▶

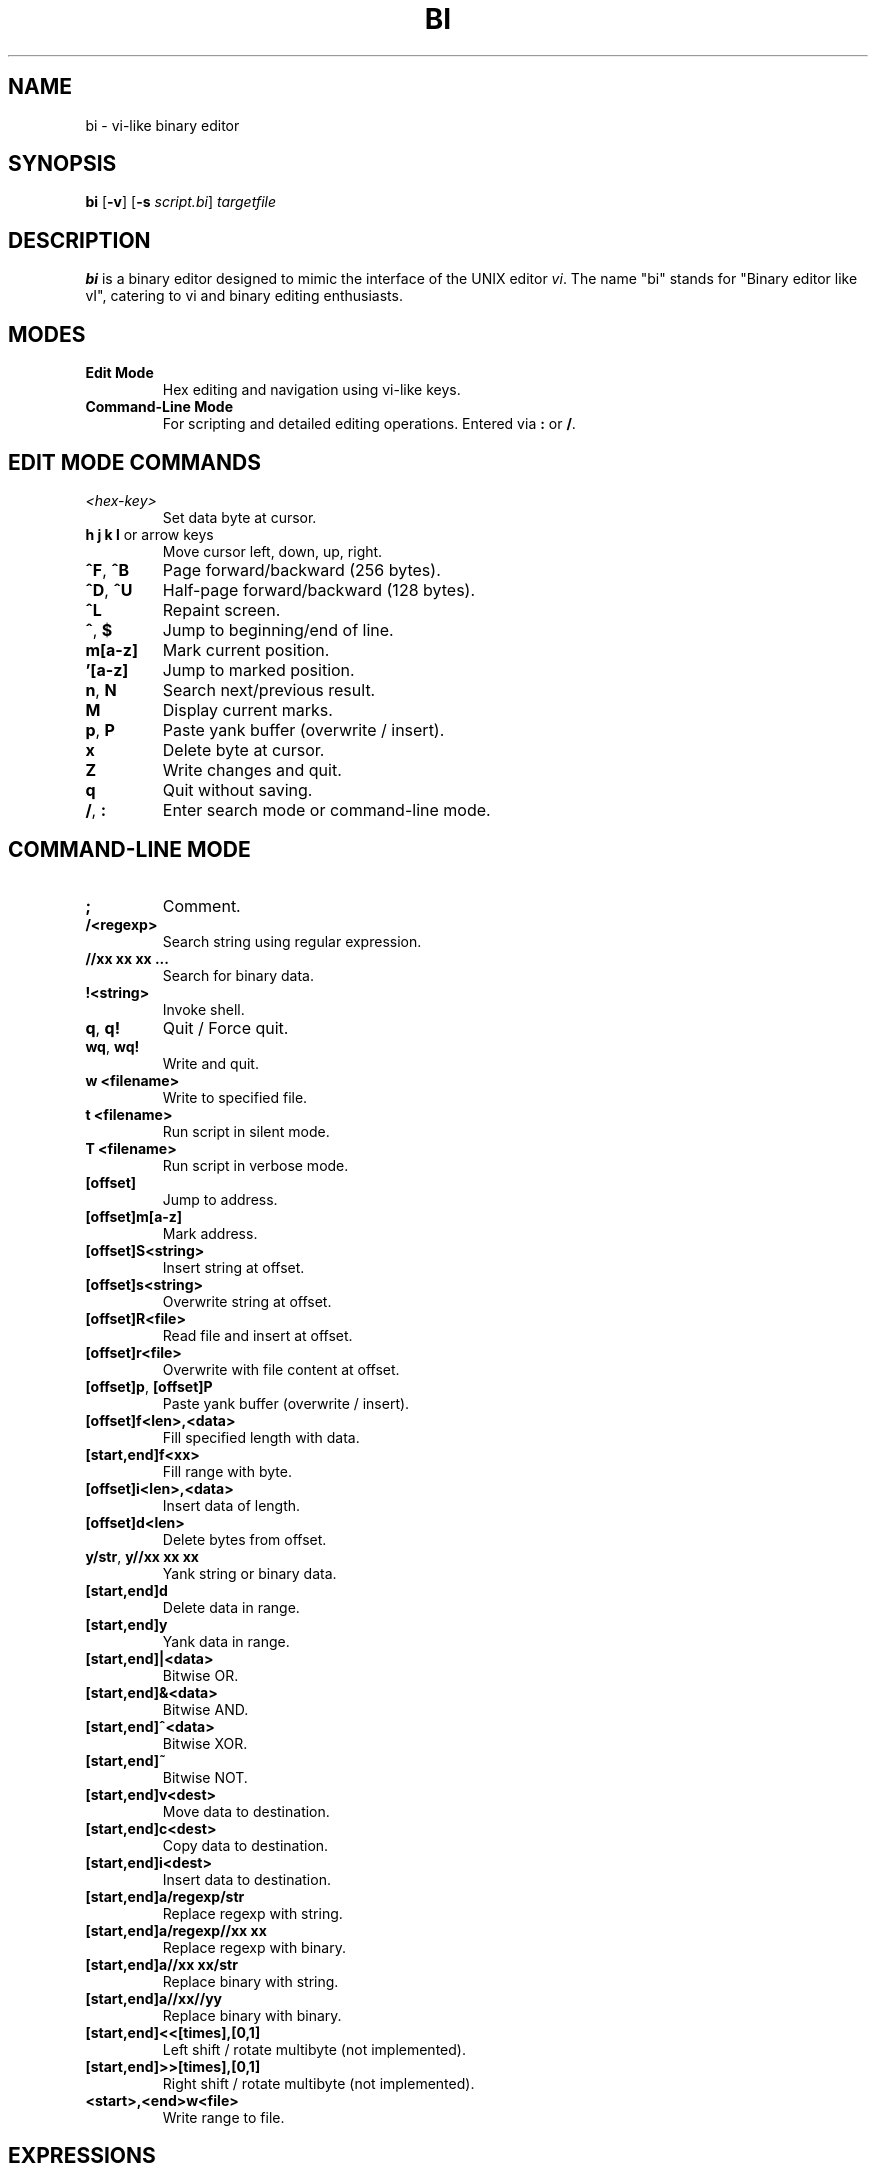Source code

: .TH BI 1 "April 14, 2025" "Version 2.8.0" "User Commands"
.SH NAME
bi \- vi-like binary editor
.SH SYNOPSIS
.B bi
[\fB-v\fR] [\fB-s \fIscript.bi\fR] \fItargetfile\fR
.SH DESCRIPTION
.B bi
is a binary editor designed to mimic the interface of the UNIX editor
.IR vi .
The name "bi" stands for "Binary editor like vI", catering to vi and binary editing enthusiasts.

.SH MODES
.TP
.B Edit Mode
Hex editing and navigation using vi-like keys.
.TP
.B Command-Line Mode
For scripting and detailed editing operations. Entered via \fB:\fR or \fB/\fR.

.SH EDIT MODE COMMANDS
.TP
\fI<hex-key>\fR
Set data byte at cursor.
.TP
\fBh j k l\fR or arrow keys
Move cursor left, down, up, right.
.TP
\fB^F\fR, \fB^B\fR
Page forward/backward (256 bytes).
.TP
\fB^D\fR, \fB^U\fR
Half-page forward/backward (128 bytes).
.TP
\fB^L\fR
Repaint screen.
.TP
\fB^\fR, \fB$\fR
Jump to beginning/end of line.
.TP
\fBm[a-z]\fR
Mark current position.
.TP
\fB'[a-z]\fR
Jump to marked position.
.TP
\fBn\fR, \fBN\fR
Search next/previous result.
.TP
\fBM\fR
Display current marks.
.TP
\fBp\fR, \fBP\fR
Paste yank buffer (overwrite / insert).
.TP
\fBx\fR
Delete byte at cursor.
.TP
\fBZ\fR
Write changes and quit.
.TP
\fBq\fR
Quit without saving.
.TP
\fB/\fR, \fB:\fR
Enter search mode or command-line mode.

.SH COMMAND-LINE MODE
.TP
\fB;\fR
Comment.
.TP
\fB/<regexp>\fR
Search string using regular expression.
.TP
\fB//xx xx xx ...\fR
Search for binary data.
.TP
\fB!<string>\fR
Invoke shell.
.TP
\fBq\fR, \fBq!\fR
Quit / Force quit.
.TP
\fBwq\fR, \fBwq!\fR
Write and quit.
.TP
\fBw <filename>\fR
Write to specified file.
.TP
\fBt <filename>\fR
Run script in silent mode.
.TP
\fBT <filename>\fR
Run script in verbose mode.
.TP
\fB[offset]\fR
Jump to address.
.TP
\fB[offset]m[a-z]\fR
Mark address.
.TP
\fB[offset]S<string>\fR
Insert string at offset.
.TP
\fB[offset]s<string>\fR
Overwrite string at offset.
.TP
\fB[offset]R<file>\fR
Read file and insert at offset.
.TP
\fB[offset]r<file>\fR
Overwrite with file content at offset.
.TP
\fB[offset]p\fR, \fB[offset]P\fR
Paste yank buffer (overwrite / insert).
.TP
\fB[offset]f<len>,<data>\fR
Fill specified length with data.
.TP
\fB[start,end]f<xx>\fR
Fill range with byte.
.TP
\fB[offset]i<len>,<data>\fR
Insert data of length.
.TP
\fB[offset]d<len>\fR
Delete bytes from offset.
.TP
\fBy/str\fR, \fBy//xx xx xx\fR
Yank string or binary data.
.TP
\fB[start,end]d\fR
Delete data in range.
.TP
\fB[start,end]y\fR
Yank data in range.
.TP
\fB[start,end]|<data>\fR
Bitwise OR.
.TP
\fB[start,end]&<data>\fR
Bitwise AND.
.TP
\fB[start,end]^<data>\fR
Bitwise XOR.
.TP
\fB[start,end]~\fR
Bitwise NOT.
.TP
\fB[start,end]v<dest>\fR
Move data to destination.
.TP
\fB[start,end]c<dest>\fR
Copy data to destination.
.TP
\fB[start,end]i<dest>\fR
Insert data to destination.
.TP
\fB[start,end]a/regexp/str\fR
Replace regexp with string.
.TP
\fB[start,end]a/regexp//xx xx\fR
Replace regexp with binary.
.TP
\fB[start,end]a//xx xx/str\fR
Replace binary with string.
.TP
\fB[start,end]a//xx//yy\fR
Replace binary with binary.
.TP
\fB[start,end]<<[times],[0,1]\fR
Left shift / rotate multibyte (not implemented).
.TP
\fB[start,end]>>[times],[0,1]\fR
Right shift / rotate multibyte (not implemented).
.TP
\fB<start>,<end>w<file>\fR
Write range to file.

.SH EXPRESSIONS
Values can be provided using expressions:
.TP
Hexadecimal or \fB#\fR-prefixed decimal.
.TP
\fB[a-z]\fR
Mark position.
.TP
\fB0\fR
Start of file.
.TP
\fB.\fR
Current position.
.TP
\fB$\fR
End of file.

.SH SCRIPTING
Scripts may be passed via the \fB-s\fR option:
.TP
\fBbi -s script.bi targetfile\fR
Execute script on target.
.TP
\fBt <filename>\fR
Silent execution.
.TP
\fBT <filename>\fR
Verbose execution.

.SH BUGS
Undo is not supported.
Commands marked with \fB@\fR (bitwise shifts/rotates) are not implemented.

.SH HISTORY
.TP
1991-12-04
Sector lost on floppy disk backup. Inspired the project.
.TP
1992-01-23
Renamed to \fBbi\fR.
.TP
1992-02-10
Version 0.99998.
.TP
2025-04-14
Version 2.8.0. Scripting and expression support.

.SH AUTHOR
T. Maekawa (fygar256)

.SH DISCLAIMER
Use at your own risk. No warranty is provided. The author takes no responsibility for damage caused by use of this software.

◀

Brief: Report every line from the material above that mentions the word "string".

Written answer:
Search string using regular expression.
\fB!<string>\fR
\fB[offset]S<string>\fR
Insert string at offset.
\fB[offset]s<string>\fR
Overwrite string at offset.
Yank string or binary data.
Replace regexp with string.
Replace binary with string.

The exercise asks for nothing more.